Prompt –
Rewrite these lines with "myFeature" replaced by "profilePart" and everything else unchanged, leaving the pictures out of your answer.

Data listing –
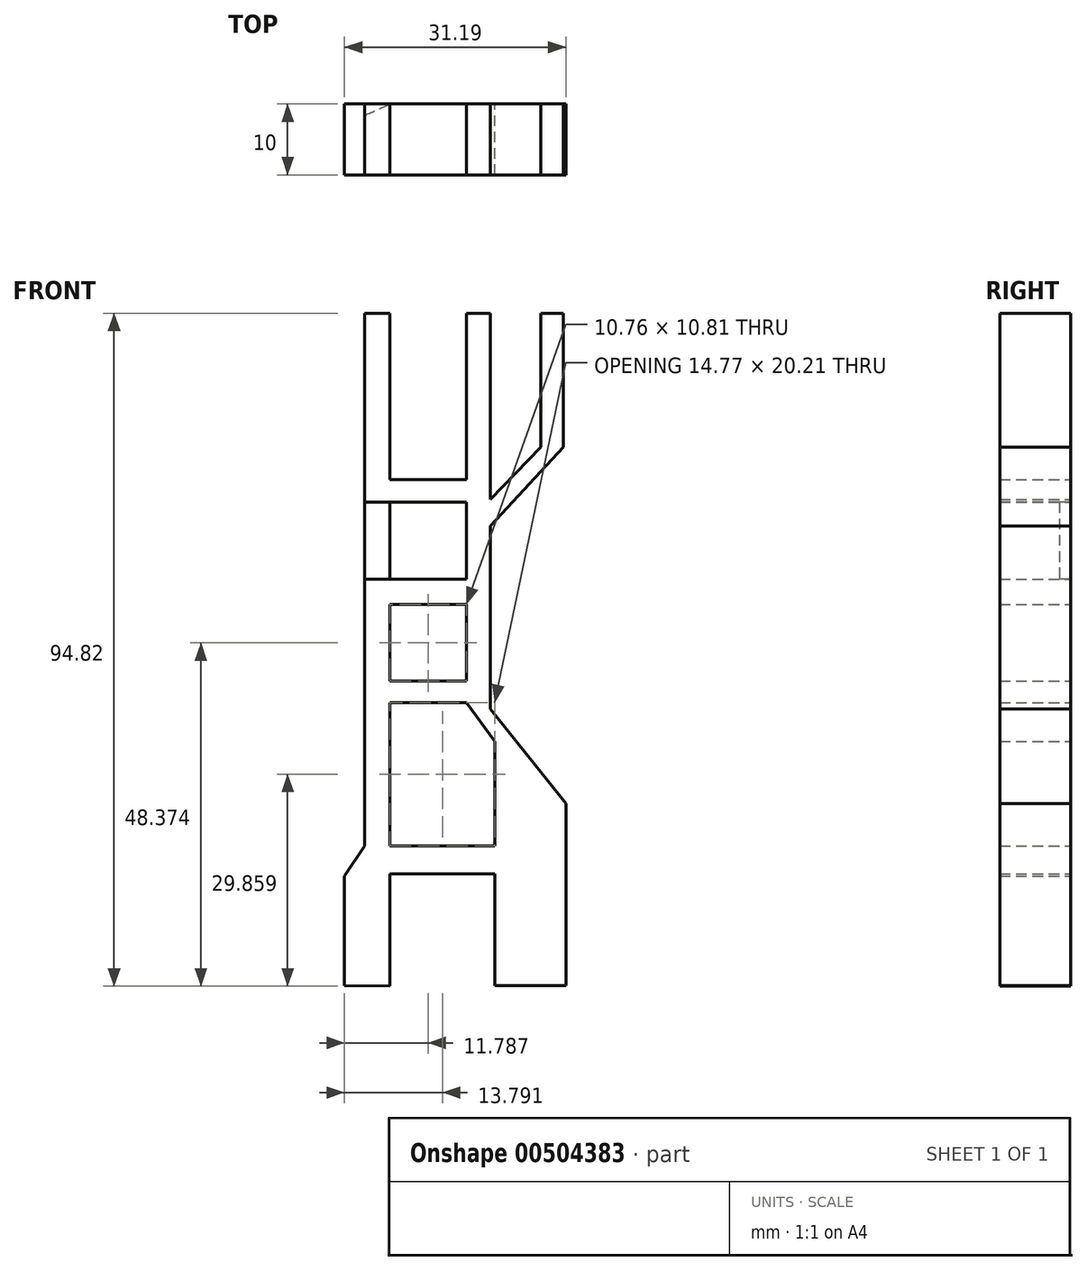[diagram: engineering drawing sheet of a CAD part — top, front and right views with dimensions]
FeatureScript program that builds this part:
annotation { "Feature Type Name" : "Feature", "Feature Type Description" : "" }
export const myFeature = defineFeature(function(context is Context, id is Id, definition is map)
    precondition{}
    {
        {
            var Q0;
            Q0=qCreatedBy(makeId("Front.planeOp"),FACE);
            var sketch = newSketch(context, id + "F0", { "sketchPlane" : qUnion([Q0])});
            skLineSegment(sketch, "E0", {"start": v(-57.68, 47.8) * mm, "end": v(-57.68, -27.27) * mm});
            skLineSegment(sketch, "E1", {"start": v(-57.68, -27.27) * mm, "end": v(-60.51, -31.51) * mm});
            skLineSegment(sketch, "E2", {"start": v(-60.51, -31.51) * mm, "end": v(-60.51, -46.95) * mm});
            skLineSegment(sketch, "E3", {"start": v(-57.68, 47.8) * mm, "end": v(-54.1, 47.8) * mm});
            skLineSegment(sketch, "E4", {"start": v(-54.1, 47.8) * mm, "end": v(-54.1, 24.36) * mm});
            skLineSegment(sketch, "E5", {"start": v(-54.1, 24.36) * mm, "end": v(-43.34, 24.36) * mm});
            skLineSegment(sketch, "E6", {"start": v(-43.34, 24.36) * mm, "end": v(-43.34, 47.8) * mm});
            skLineSegment(sketch, "E7", {"start": v(-43.34, 47.8) * mm, "end": v(-39.94, 47.8) * mm});
            skLineSegment(sketch, "E8", {"start": v(-39.94, 47.8) * mm, "end": v(-39.94, 21.57) * mm});
            skLineSegment(sketch, "E9", {"start": v(-43.34, 11.61) * mm, "end": v(-43.34, 10.32) * mm});
            skLineSegment(sketch, "E10.trimOffspring", {"start": v(-43.34, -1.28) * mm, "end": v(-43.34, -4.9) * mm});
            skPoint(sketch, "E11.start.orphan", {"position": v(-57.68, -32.3) * mm});
            skLineSegment(sketch, "E12", {"start": v(-54.1, -47.02) * mm, "end": v(-60.51, -46.95) * mm});
            skPoint(sketch, "E13.end.orphan", {"position": v(-54.1, 11.61) * mm});
            skPoint(sketch, "E14.end.orphan", {"position": v(-54.1, -1.28) * mm});
            skLineSegment(sketch, "E15", {"start": v(-43.34, 21.16) * mm, "end": v(-54.1, 21.16) * mm});
            skLineSegment(sketch, "E16", {"start": v(-43.34, 21.16) * mm, "end": v(-43.34, 10.32) * mm});
            skLineSegment(sketch, "E17", {"start": v(-43.34, 10.32) * mm, "end": v(-54.1, 10.32) * mm});
            skLineSegment(sketch, "E18", {"start": v(-43.34, 6.76) * mm, "end": v(-54.1, 6.76) * mm});
            skLineSegment(sketch, "E19", {"start": v(-54.1, 6.76) * mm, "end": v(-54.1, -4.05) * mm});
            skLineSegment(sketch, "E20", {"start": v(-54.1, -4.05) * mm, "end": v(-43.34, -4.05) * mm});
            skPoint(sketch, "E20.endSnap0", {"position": v(-43.34, -4.9) * mm});
            skLineSegment(sketch, "E21", {"start": v(-43.34, -7.06) * mm, "end": v(-54.1, -7.06) * mm});
            skLineSegment(sketch, "E22", {"start": v(-39.33, -12.52) * mm, "end": v(-39.33, -27.27) * mm});
            skPoint(sketch, "E23.end.orphan", {"position": v(-39.94, -27.27) * mm});
            skLineSegment(sketch, "E24", {"start": v(-39.33, -27.27) * mm, "end": v(-54.1, -27.27) * mm});
            skPoint(sketch, "E25.start.orphan", {"position": v(-43.34, -8.5) * mm});
            skLineSegment(sketch, "E26", {"start": v(-39.33, -12.52) * mm, "end": v(-43.34, -7.06) * mm});
            skLineSegment(sketch, "E27", {"start": v(-39.33, -31.19) * mm, "end": v(-39.33, -46.94) * mm});
            skLineSegment(sketch, "E28", {"start": v(-39.33, -46.94) * mm, "end": v(-29.32, -46.94) * mm});
            skLineSegment(sketch, "E29", {"start": v(-29.32, -46.94) * mm, "end": v(-29.32, -21.3) * mm});
            skLineSegment(sketch, "E30", {"start": v(-29.32, -21.3) * mm, "end": v(-39.94, -7.93) * mm});
            skLineSegment(sketch, "E31", {"start": v(-54.1, -31.19) * mm, "end": v(-54.1, -47.02) * mm});
            skLineSegment(sketch, "E32", {"start": v(-39.94, 17.8) * mm, "end": v(-29.67, 28.9) * mm});
            skLineSegment(sketch, "E33", {"start": v(-29.67, 28.9) * mm, "end": v(-29.67, 47.8) * mm});
            skLineSegment(sketch, "E34", {"start": v(-29.67, 47.8) * mm, "end": v(-32.86, 47.8) * mm});
            skLineSegment(sketch, "E35", {"start": v(-32.86, 47.8) * mm, "end": v(-32.86, 28.9) * mm});
            skLineSegment(sketch, "E36", {"start": v(-32.86, 28.9) * mm, "end": v(-39.94, 21.57) * mm});
            skLineSegment(sketch, "E37", {"start": v(-39.33, -31.19) * mm, "end": v(-54.1, -31.19) * mm});
            skLineSegment(sketch, "E38.trimOffspring", {"start": v(-39.94, 17.8) * mm, "end": v(-39.94, -7.93) * mm});
            skLineSegment(sketch, "E39.trimOffspring", {"start": v(-54.1, 21.16) * mm, "end": v(-54.1, 10.32) * mm});
            skLineSegment(sketch, "E40.trimOffspring", {"start": v(-43.34, 6.76) * mm, "end": v(-43.34, -1.28) * mm});
            skLineSegment(sketch, "E41.trimOffspring", {"start": v(-54.1, -7.06) * mm, "end": v(-54.1, -27.27) * mm});
            skSolve(sketch);
        }
        {
            var Q0;
            Q0=makeQuery(id+"F0.imprint","IMPRINT",FACE,{"disambiguationData":[TD([[makeQuery(id+"F0.imprint","IMPRINT",EDGE,{"derivedFrom":sQuery(id+"F0.wireOp",EDGE,"E0")}),1.0]])]});
            extrude(context, id + "F1", {"entities" : qUnion([Q0]), "depth" : 10 * mm, "offsetDistance" : 25 * mm});
        }
        {
            var Q0;
            Q0=makeQuery(id+"F1.opExtrude","CAP_EDGE",EDGE,{"disambiguationData":[OSD([sQuery(id+"F0.wireOp",EDGE,"E39.trimOffspring")])],"isStart":false});
            fillet(context, id + "F2", {"entities" : qUnion([Q0]), "radius" : 105.5 * mm, "tangentPropagation" : true, "allowEdgeOverflow" : false});
        }
    });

Answer for this exercise –
[diagram: engineering drawing sheet of a CAD part — top, front and right views with dimensions]
FeatureScript program that builds this part:
annotation { "Feature Type Name" : "Feature", "Feature Type Description" : "" }
export const profilePart = defineFeature(function(context is Context, id is Id, definition is map)
    precondition{}
    {
        {
            var Q0;
            Q0=qCreatedBy(makeId("Front.planeOp"),FACE);
            var sketch = newSketch(context, id + "F0", { "sketchPlane" : qUnion([Q0])});
            skLineSegment(sketch, "E0", {"start": v(-57.68, 47.8) * mm, "end": v(-57.68, -27.27) * mm});
            skLineSegment(sketch, "E1", {"start": v(-57.68, -27.27) * mm, "end": v(-60.51, -31.51) * mm});
            skLineSegment(sketch, "E2", {"start": v(-60.51, -31.51) * mm, "end": v(-60.51, -46.95) * mm});
            skLineSegment(sketch, "E3", {"start": v(-57.68, 47.8) * mm, "end": v(-54.1, 47.8) * mm});
            skLineSegment(sketch, "E4", {"start": v(-54.1, 47.8) * mm, "end": v(-54.1, 24.36) * mm});
            skLineSegment(sketch, "E5", {"start": v(-54.1, 24.36) * mm, "end": v(-43.34, 24.36) * mm});
            skLineSegment(sketch, "E6", {"start": v(-43.34, 24.36) * mm, "end": v(-43.34, 47.8) * mm});
            skLineSegment(sketch, "E7", {"start": v(-43.34, 47.8) * mm, "end": v(-39.94, 47.8) * mm});
            skLineSegment(sketch, "E8", {"start": v(-39.94, 47.8) * mm, "end": v(-39.94, 21.57) * mm});
            skLineSegment(sketch, "E9", {"start": v(-43.34, 11.61) * mm, "end": v(-43.34, 10.32) * mm});
            skLineSegment(sketch, "E10.trimOffspring", {"start": v(-43.34, -1.28) * mm, "end": v(-43.34, -4.9) * mm});
            skPoint(sketch, "E11.start.orphan", {"position": v(-57.68, -32.3) * mm});
            skLineSegment(sketch, "E12", {"start": v(-54.1, -47.02) * mm, "end": v(-60.51, -46.95) * mm});
            skPoint(sketch, "E13.end.orphan", {"position": v(-54.1, 11.61) * mm});
            skPoint(sketch, "E14.end.orphan", {"position": v(-54.1, -1.28) * mm});
            skLineSegment(sketch, "E15", {"start": v(-43.34, 21.16) * mm, "end": v(-54.1, 21.16) * mm});
            skLineSegment(sketch, "E16", {"start": v(-43.34, 21.16) * mm, "end": v(-43.34, 10.32) * mm});
            skLineSegment(sketch, "E17", {"start": v(-43.34, 10.32) * mm, "end": v(-54.1, 10.32) * mm});
            skLineSegment(sketch, "E18", {"start": v(-43.34, 6.76) * mm, "end": v(-54.1, 6.76) * mm});
            skLineSegment(sketch, "E19", {"start": v(-54.1, 6.76) * mm, "end": v(-54.1, -4.05) * mm});
            skLineSegment(sketch, "E20", {"start": v(-54.1, -4.05) * mm, "end": v(-43.34, -4.05) * mm});
            skPoint(sketch, "E20.endSnap0", {"position": v(-43.34, -4.9) * mm});
            skLineSegment(sketch, "E21", {"start": v(-43.34, -7.06) * mm, "end": v(-54.1, -7.06) * mm});
            skLineSegment(sketch, "E22", {"start": v(-39.33, -12.52) * mm, "end": v(-39.33, -27.27) * mm});
            skPoint(sketch, "E23.end.orphan", {"position": v(-39.94, -27.27) * mm});
            skLineSegment(sketch, "E24", {"start": v(-39.33, -27.27) * mm, "end": v(-54.1, -27.27) * mm});
            skPoint(sketch, "E25.start.orphan", {"position": v(-43.34, -8.5) * mm});
            skLineSegment(sketch, "E26", {"start": v(-39.33, -12.52) * mm, "end": v(-43.34, -7.06) * mm});
            skLineSegment(sketch, "E27", {"start": v(-39.33, -31.19) * mm, "end": v(-39.33, -46.94) * mm});
            skLineSegment(sketch, "E28", {"start": v(-39.33, -46.94) * mm, "end": v(-29.32, -46.94) * mm});
            skLineSegment(sketch, "E29", {"start": v(-29.32, -46.94) * mm, "end": v(-29.32, -21.3) * mm});
            skLineSegment(sketch, "E30", {"start": v(-29.32, -21.3) * mm, "end": v(-39.94, -7.93) * mm});
            skLineSegment(sketch, "E31", {"start": v(-54.1, -31.19) * mm, "end": v(-54.1, -47.02) * mm});
            skLineSegment(sketch, "E32", {"start": v(-39.94, 17.8) * mm, "end": v(-29.67, 28.9) * mm});
            skLineSegment(sketch, "E33", {"start": v(-29.67, 28.9) * mm, "end": v(-29.67, 47.8) * mm});
            skLineSegment(sketch, "E34", {"start": v(-29.67, 47.8) * mm, "end": v(-32.86, 47.8) * mm});
            skLineSegment(sketch, "E35", {"start": v(-32.86, 47.8) * mm, "end": v(-32.86, 28.9) * mm});
            skLineSegment(sketch, "E36", {"start": v(-32.86, 28.9) * mm, "end": v(-39.94, 21.57) * mm});
            skLineSegment(sketch, "E37", {"start": v(-39.33, -31.19) * mm, "end": v(-54.1, -31.19) * mm});
            skLineSegment(sketch, "E38.trimOffspring", {"start": v(-39.94, 17.8) * mm, "end": v(-39.94, -7.93) * mm});
            skLineSegment(sketch, "E39.trimOffspring", {"start": v(-54.1, 21.16) * mm, "end": v(-54.1, 10.32) * mm});
            skLineSegment(sketch, "E40.trimOffspring", {"start": v(-43.34, 6.76) * mm, "end": v(-43.34, -1.28) * mm});
            skLineSegment(sketch, "E41.trimOffspring", {"start": v(-54.1, -7.06) * mm, "end": v(-54.1, -27.27) * mm});
            skSolve(sketch);
        }
        {
            var Q0;
            Q0=makeQuery(id+"F0.imprint","IMPRINT",FACE,{"disambiguationData":[TD([[makeQuery(id+"F0.imprint","IMPRINT",EDGE,{"derivedFrom":sQuery(id+"F0.wireOp",EDGE,"E0")}),1.0]])]});
            extrude(context, id + "F1", {"entities" : qUnion([Q0]), "depth" : 10 * mm, "offsetDistance" : 25 * mm});
        }
        {
            var Q0;
            Q0=makeQuery(id+"F1.opExtrude","CAP_EDGE",EDGE,{"disambiguationData":[OSD([sQuery(id+"F0.wireOp",EDGE,"E39.trimOffspring")])],"isStart":false});
            fillet(context, id + "F2", {"entities" : qUnion([Q0]), "radius" : 105.5 * mm, "tangentPropagation" : true, "allowEdgeOverflow" : false});
        }
    });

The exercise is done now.